Never mind the possibility that focusing on the economy might argue in favor of universal health care. To the elite media, a recession -- when people most need help from their government -- is the worst time to provide health care to the millions who go without it. You can just see Peter Baker, in the midst of the Great Depression, arguing that all those old folks starving in the street sure were a shame, but we better delay the creation of Social Security -- you know, so we can address "the economy."

And how do we address dire economic times if not by pursuing policies like health-care reform that would help those hardest hit by tough times? Tax cuts, of course! Tax cuts are always a serious solution -- and remember: Tax cuts don't need to be paid for. Oh, and don't forget -- you can't target tax cuts to the middle class and the poor, lest you be accused of giving a tax cut to "people who don't pay taxes." Better make sure people making more than $200,000 a year enjoy the bulk of the benefit of those tax cuts -- never mind that they're less likely to spend the money they save and that encouraging spending is basically the whole point of using tax cuts as an economic stimulus.

Put it all together, and what do we have? According to the news media, Barack Obama has to fix the economy, or he'll be a one-term president. And according to the news media, he can't improve health care because the economy is in such poor shape. Instead, he should cut taxes -- while being careful not to target those tax cuts to the people who need it most.

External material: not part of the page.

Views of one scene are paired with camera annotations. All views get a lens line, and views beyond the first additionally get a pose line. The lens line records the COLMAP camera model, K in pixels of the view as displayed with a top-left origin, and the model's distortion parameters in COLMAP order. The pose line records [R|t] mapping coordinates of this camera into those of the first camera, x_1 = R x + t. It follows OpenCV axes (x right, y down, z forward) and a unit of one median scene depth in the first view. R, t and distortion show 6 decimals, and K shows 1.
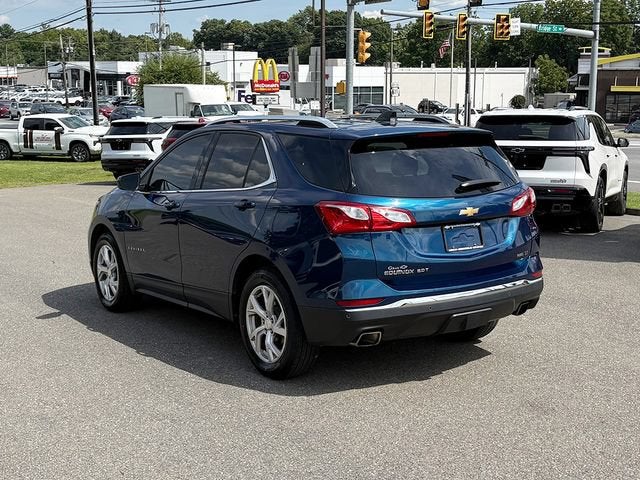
lens RADIAL K [[886.5, 0, 281.1], [0, 886.5, 240.0], [0, 0, 1]] dist [0.209356, -0.671238]
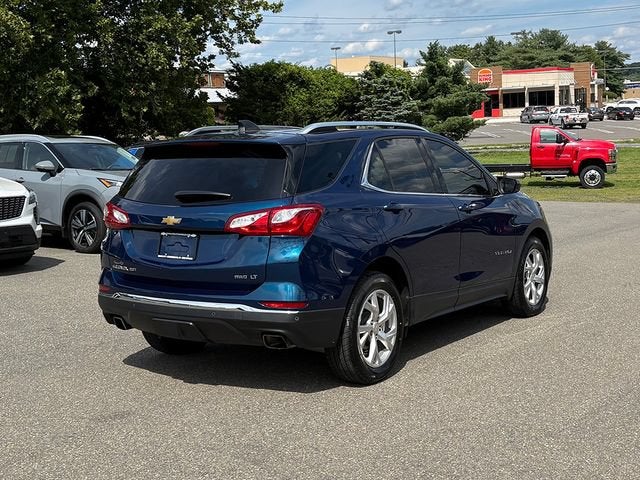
lens RADIAL K [[886.5, 0, 281.1], [0, 886.5, 240.0], [0, 0, 1]] dist [0.209356, -0.671238]
pose [[0.347053, 0.106771, -0.931748, 0.197452], [-0.112702, 0.991047, 0.071587, -0.015947], [0.931049, 0.080166, 0.355979, 0.125107]]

So, basically, Barack Obama should approach his new job the way his predecessor has. That's the way to fix the economy and ensure continued popularity -- do what Bush would do.

We've seen what happens when the news media present a narrow band of opinion on a pressing issue, assuming that reasonable and serious thought exists only to the right of Joe Lieberman: We end up invading a country that didn't attack us, giving those who did time to regroup and regain strength. In the run-up to the Iraq war, television news all but ignored anti-war voices, even though a majority of congressional Democrats opposed giving President Bush the authority to use force in Iraq. It wasn't that long ago that prominent journalists were acknowledging that in addition to approaching the Bush administration's false claims about Iraq with inadequate skepticism, they gave short shrift to anti-war voices.

Yet rather than learn from their mistakes -- mistakes that have had catastrophic consequences -- much of the media are repeating them, once again ignoring opinions and policy proposals that they consider too liberal to be taken seriously. The media offer no shortage of airtime to conservatives who argue that this time cutting taxes for the wealthy and relying on the markets will finally create their Randian utopia. It's about time they devote as much coverage to ideas and people who haven't proved to be spectacular failures.

Jamison Foser is Executive Vice President at Media Matters for America.